Bunu mümkün kılan ise, o kan, şiddet ve sömürü ile sağlanan çıplak iktisadi çıkar hırsının taşıdığı enerji ile eş düzeyde olmasa dahi, sözkonusu uygarlık değerleri, bu değerlerin evrensel geçerliliği adına seferber edilen enerjinin de dikkate değer bir görünürlük ve büyüklükte oluşudur.
21. yüzyıl Avrupa’sı, artık iktisadi çıkar ve avantajlarını ürpertici bir kan ve şiddet süzgecinden geçirerek temin etmek ve korumak safhasını geride bırakmış denilebilir ama bu noktaya gelmekle, sözkonusu uygarlık değerlerini evrenselleştirme öncülüğüne tahsis edebildiği, enerjiyi, -İbn-i Haldun’un kavramıyla- “asabiye”sini de büyük ölçüde yitirmiş görünmektedir.
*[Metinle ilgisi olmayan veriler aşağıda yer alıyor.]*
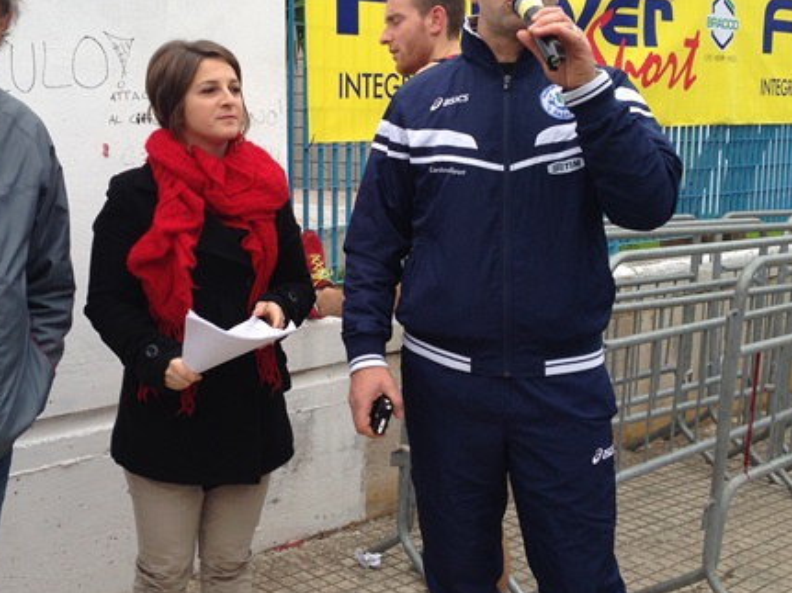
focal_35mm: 49
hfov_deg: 38.7
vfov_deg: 29.6
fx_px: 1121
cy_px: 246
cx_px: 296
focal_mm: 4.12
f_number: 2.4
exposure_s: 1/198
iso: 50
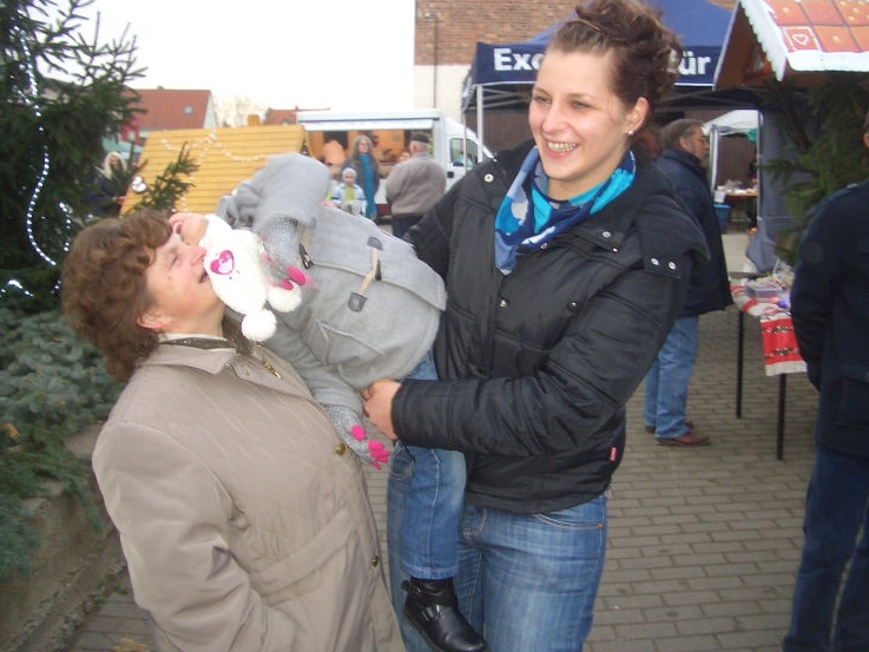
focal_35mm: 38
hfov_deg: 49.0
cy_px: 324
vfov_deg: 37.7
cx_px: 455
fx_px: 954
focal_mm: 5.8
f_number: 2.6
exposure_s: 1/40
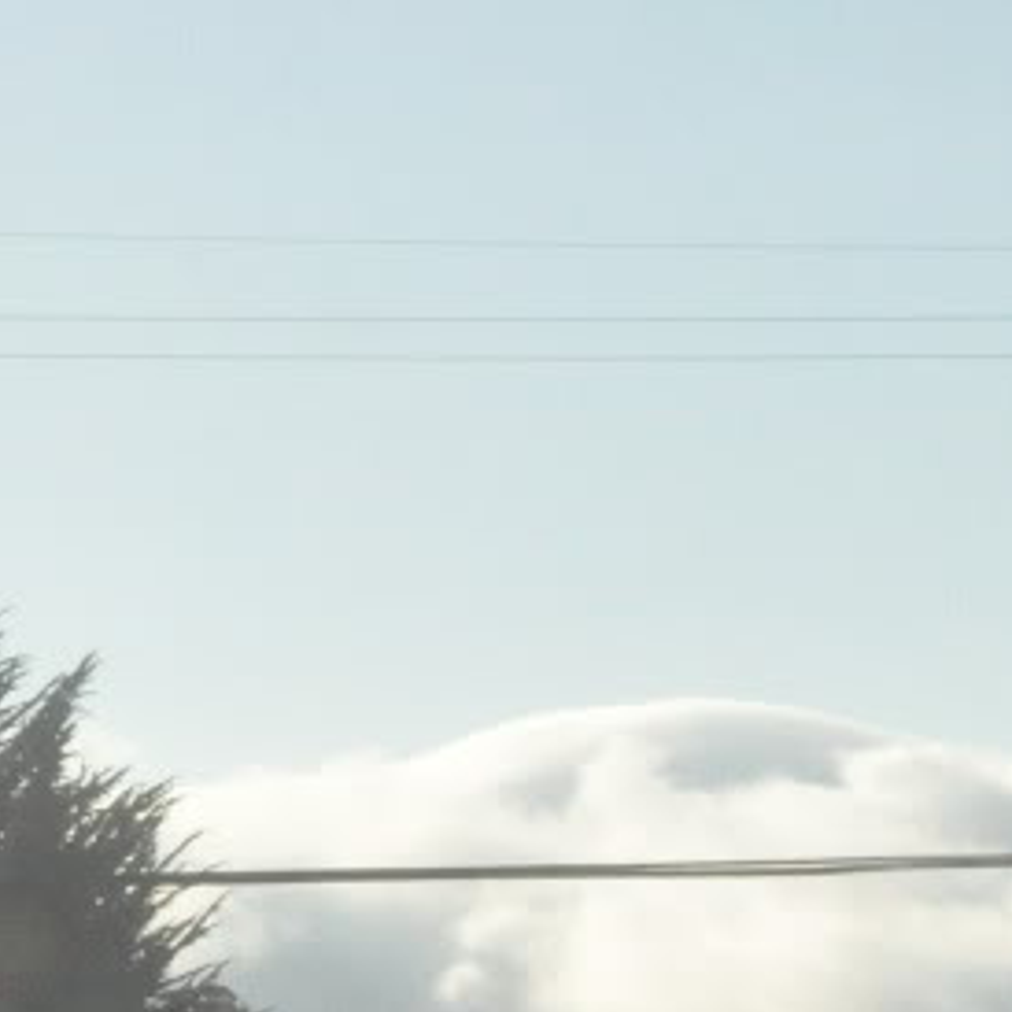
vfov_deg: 5.2
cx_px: 942
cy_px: 1016
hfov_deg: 5.3
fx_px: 11014
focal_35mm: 333
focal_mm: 70
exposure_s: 1/2000
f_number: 22
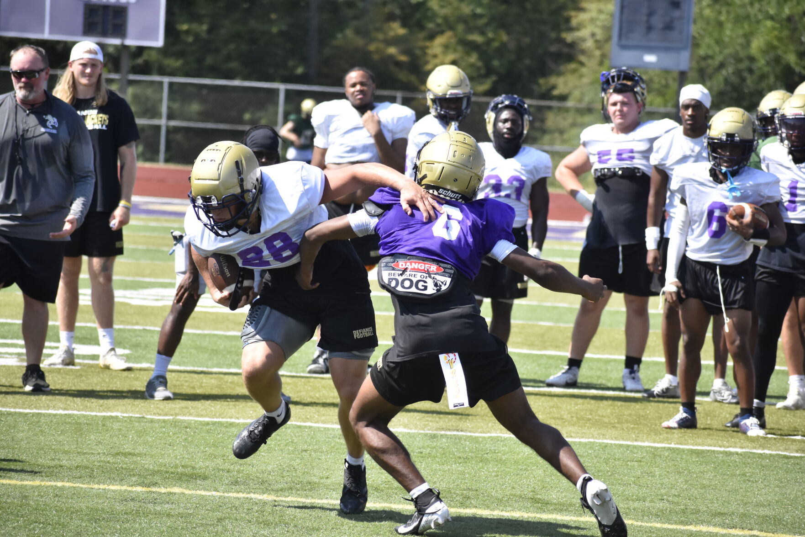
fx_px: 4527
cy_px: 268
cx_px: 402
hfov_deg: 10.2
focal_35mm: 202
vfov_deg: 6.8
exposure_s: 1/3200
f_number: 7.1
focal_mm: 135
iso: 800
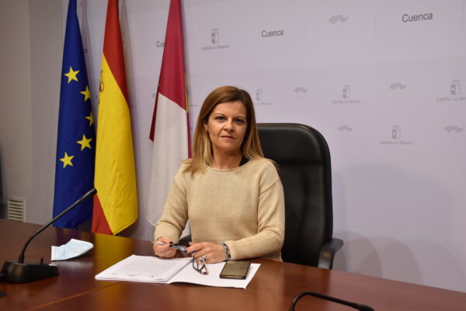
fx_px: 582
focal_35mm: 45
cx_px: 233
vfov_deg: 29.9
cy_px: 156
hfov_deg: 43.6
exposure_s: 1/125
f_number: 5.6
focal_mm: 30
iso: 400
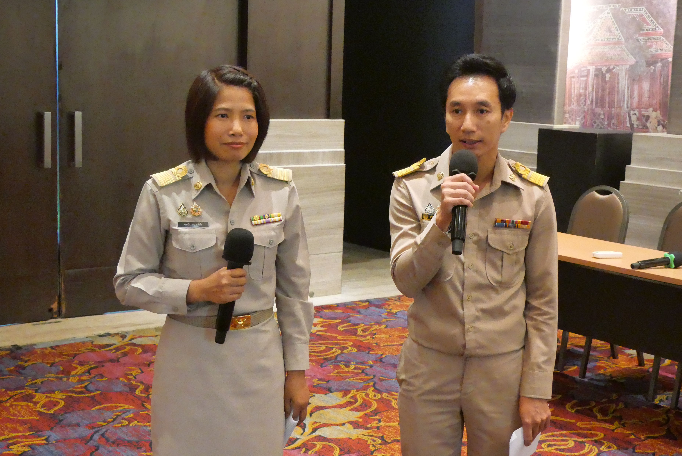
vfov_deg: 26.5
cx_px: 341
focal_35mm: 51
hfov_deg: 38.9
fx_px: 967
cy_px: 228
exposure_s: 1/125
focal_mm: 25
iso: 10000
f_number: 5.6
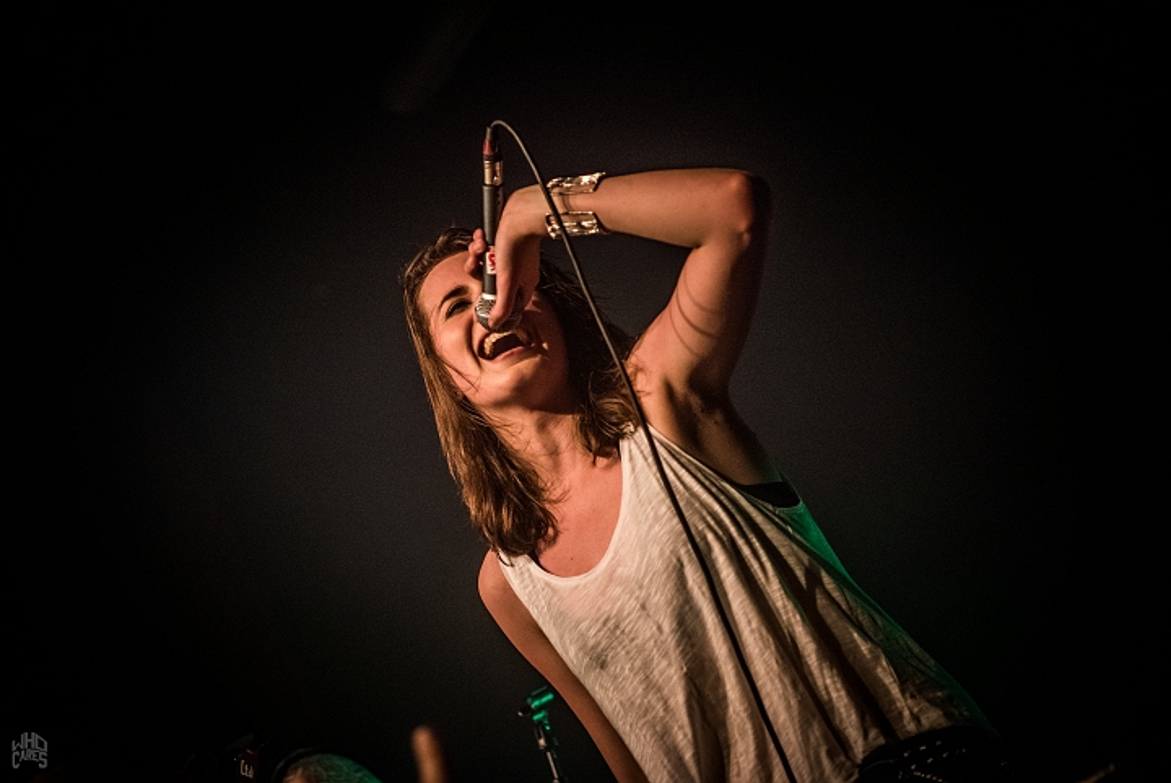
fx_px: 2278
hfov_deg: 28.8
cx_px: 586
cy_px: 392
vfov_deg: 19.5
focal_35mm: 70
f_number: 2.8
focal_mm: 70
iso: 2000
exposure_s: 1/100
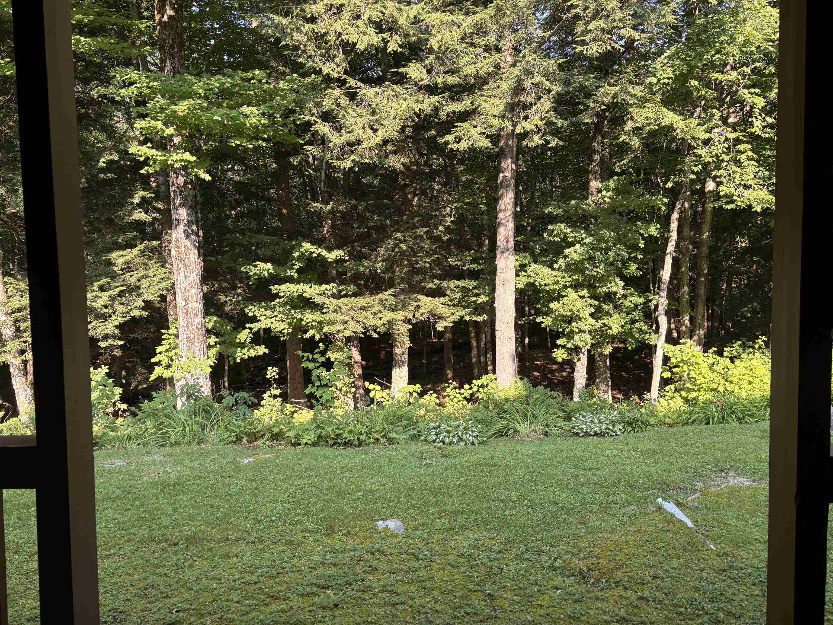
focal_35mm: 26
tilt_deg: -4.0
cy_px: 312
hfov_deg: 67.3
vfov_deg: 53.1
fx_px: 626
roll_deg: +0.9
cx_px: 416
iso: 40
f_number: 1.6
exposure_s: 1/196
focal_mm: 5.96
Bu enerji tükenişinin, onun kökeninden kaynaklandığının bilinciyle, “yarıda kalmış” veya yeniden kendi dar coğrafi sınırlarına, kabuğu içine çekilmeye yüz tutmuş bu evrensel uygarlık amaçlı tarihsel girişimi, tıkandığı noktanın çok daha ilerisine, “ideal” menziline taşımak; eğer ortada gerçekten ismine, vasfına sahip, böyle olduğu için de koşulsuz bir enternasyonalizmi savunacak bir sosyalist akım, hareket olsaydı böylesine sahipsiz dolayısıyla da imkânsız bir misyon gibi görünmezdi.